What to produce
Retype each of the rows below word for word, leaving the pictures out of your answer.
┌──
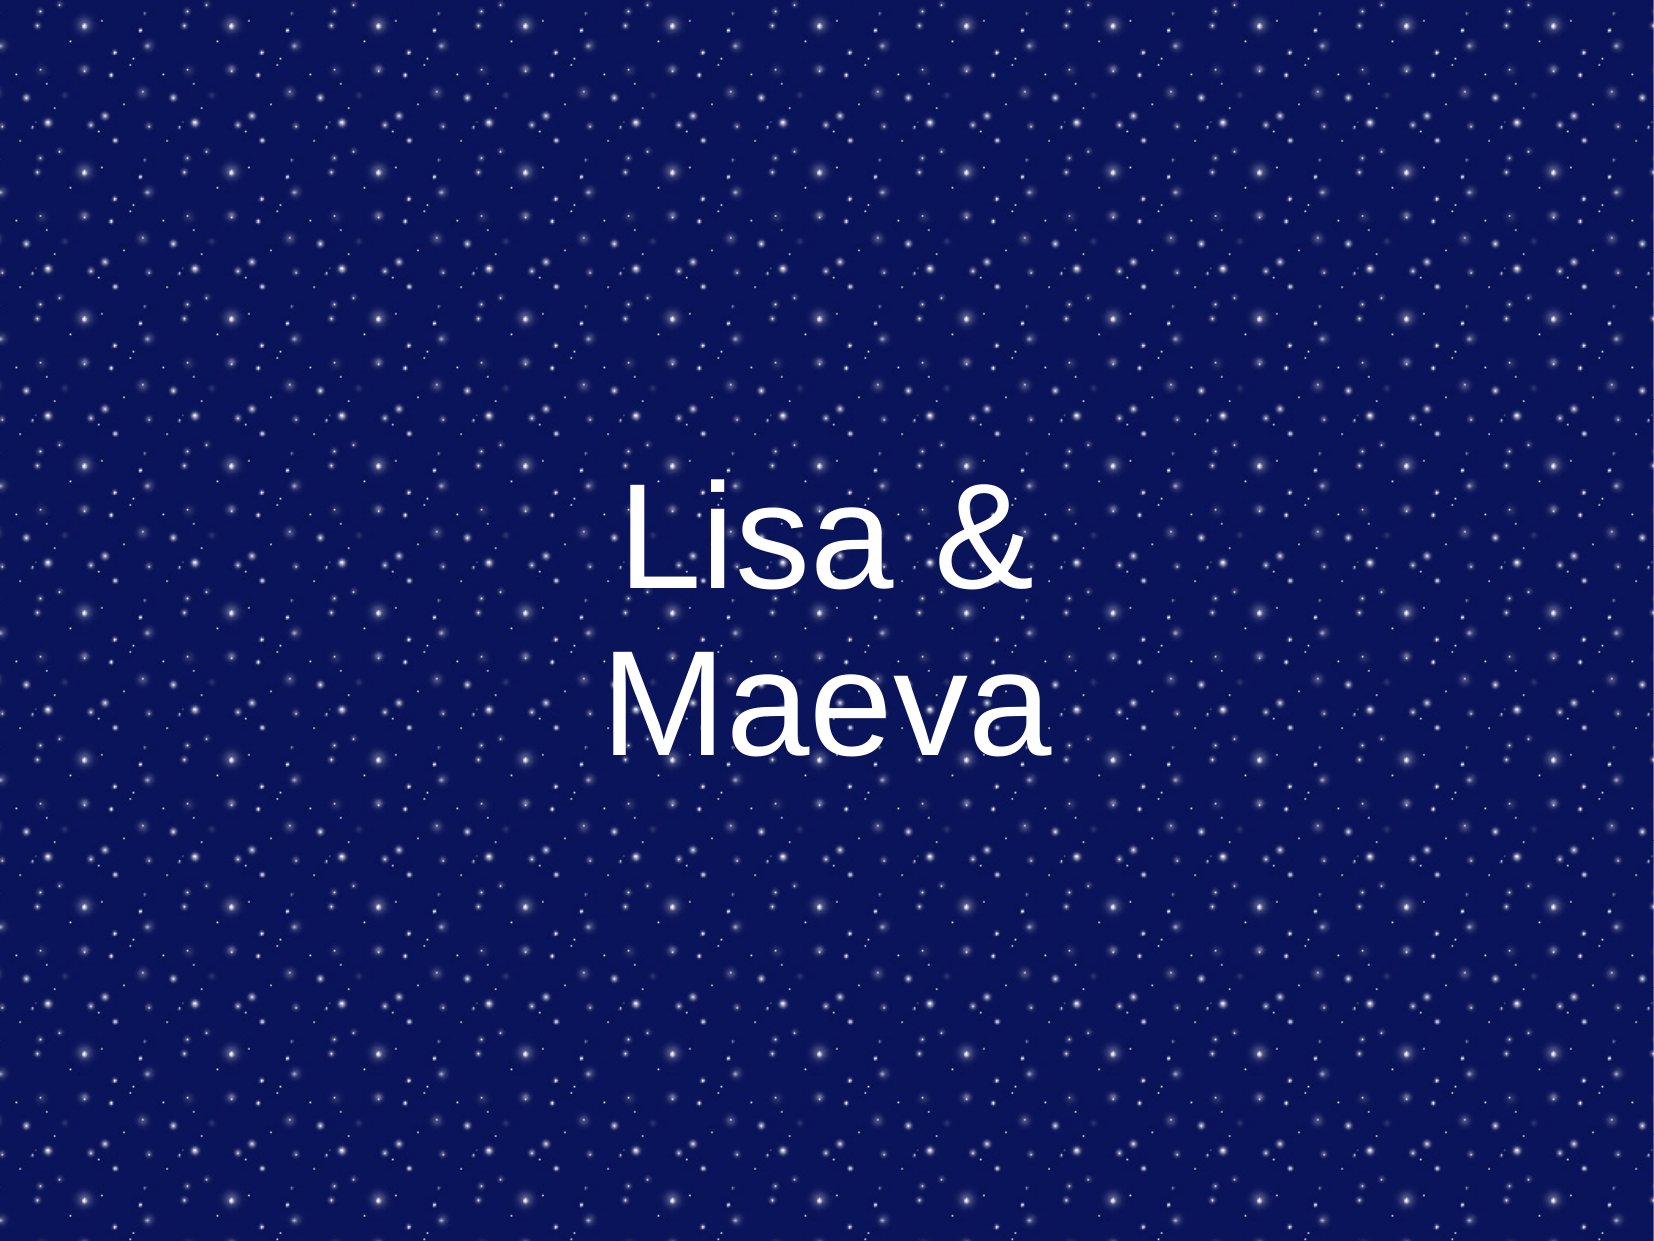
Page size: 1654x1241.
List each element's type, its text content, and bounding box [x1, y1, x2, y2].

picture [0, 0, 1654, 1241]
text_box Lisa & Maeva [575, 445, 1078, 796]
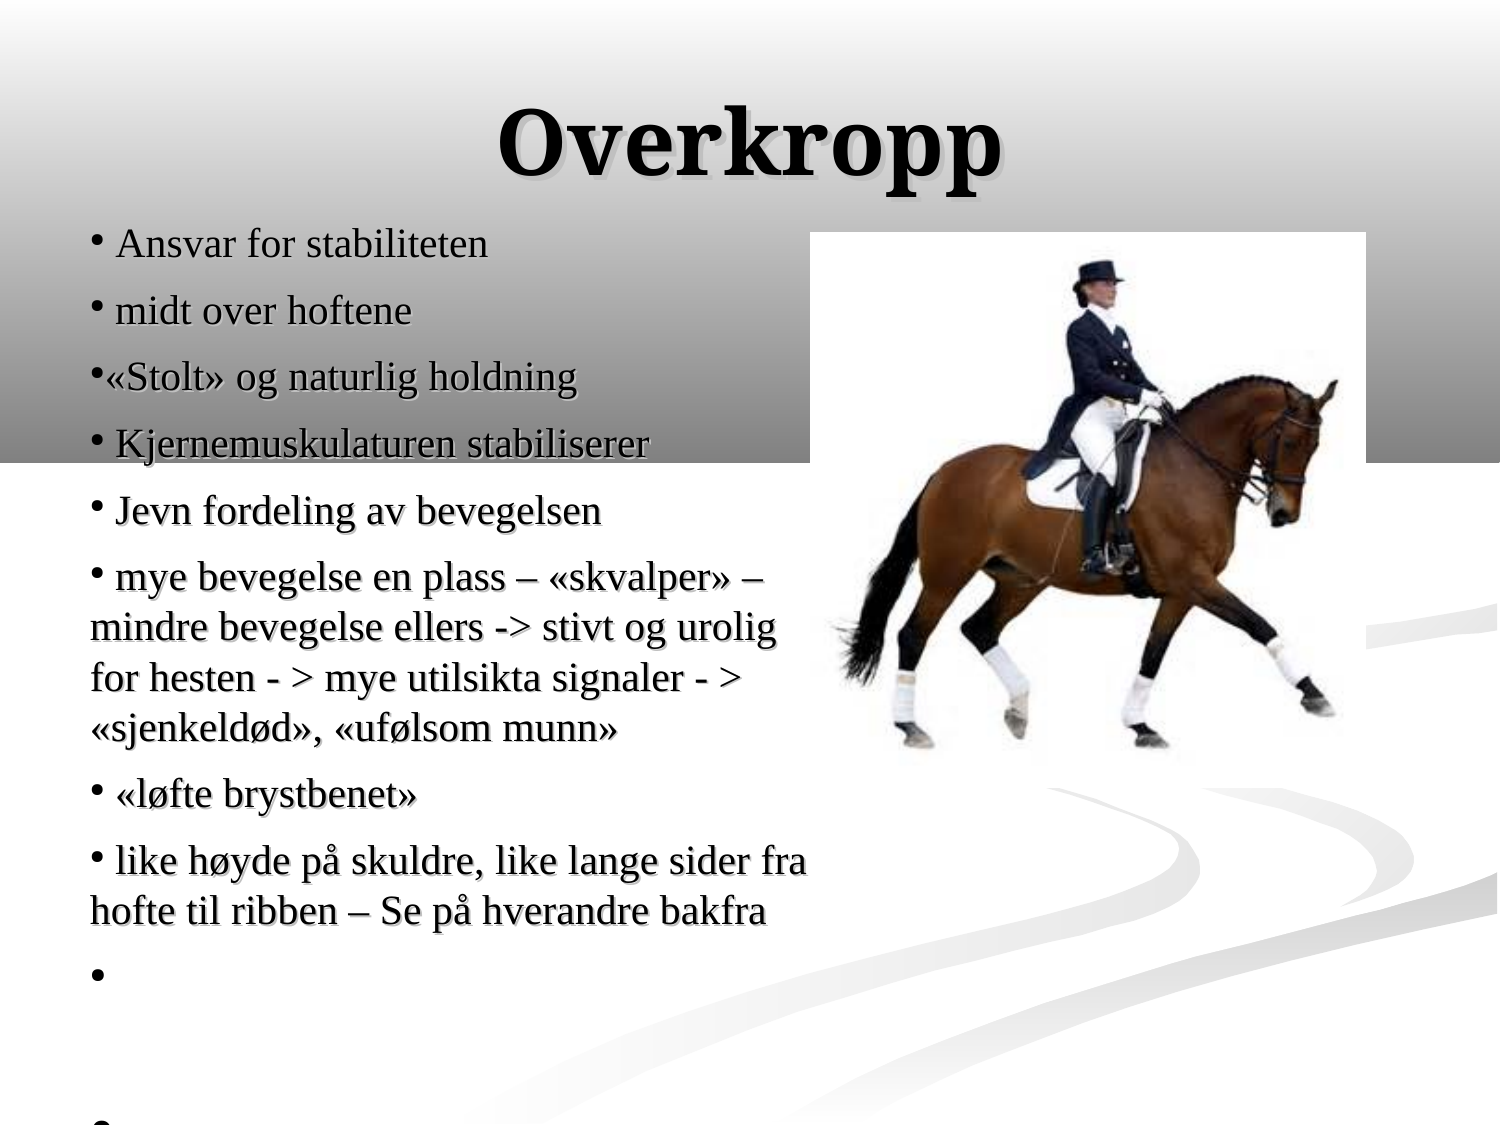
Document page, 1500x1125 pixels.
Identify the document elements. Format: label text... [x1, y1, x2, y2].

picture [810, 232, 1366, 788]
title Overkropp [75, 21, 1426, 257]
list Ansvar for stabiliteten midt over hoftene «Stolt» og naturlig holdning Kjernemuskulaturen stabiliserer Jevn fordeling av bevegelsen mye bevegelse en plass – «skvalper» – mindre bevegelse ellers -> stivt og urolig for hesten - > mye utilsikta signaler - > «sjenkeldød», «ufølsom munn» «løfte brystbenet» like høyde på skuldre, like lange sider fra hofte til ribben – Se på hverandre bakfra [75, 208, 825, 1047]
└──
Worked answer
Page size: 1654x1241.
List each element's type, its text content, and bounding box [x1, y1, x2, y2].

picture [0, 0, 1654, 1241]
text_box Lisa & Maeva [575, 445, 1078, 796]
Document page, 1500x1125 pixels.
Identify the document elements. Format: label text... [x1, y1, x2, y2].

picture [810, 232, 1366, 788]
title Overkropp [75, 21, 1426, 257]
list Ansvar for stabiliteten midt over hoftene «Stolt» og naturlig holdning Kjernemuskulaturen stabiliserer Jevn fordeling av bevegelsen mye bevegelse en plass – «skvalper» – mindre bevegelse ellers -> stivt og urolig for hesten - > mye utilsikta signaler - > «sjenkeldød», «ufølsom munn» «løfte brystbenet» like høyde på skuldre, like lange sider fra hofte til ribben – Se på hverandre bakfra [75, 208, 825, 1047]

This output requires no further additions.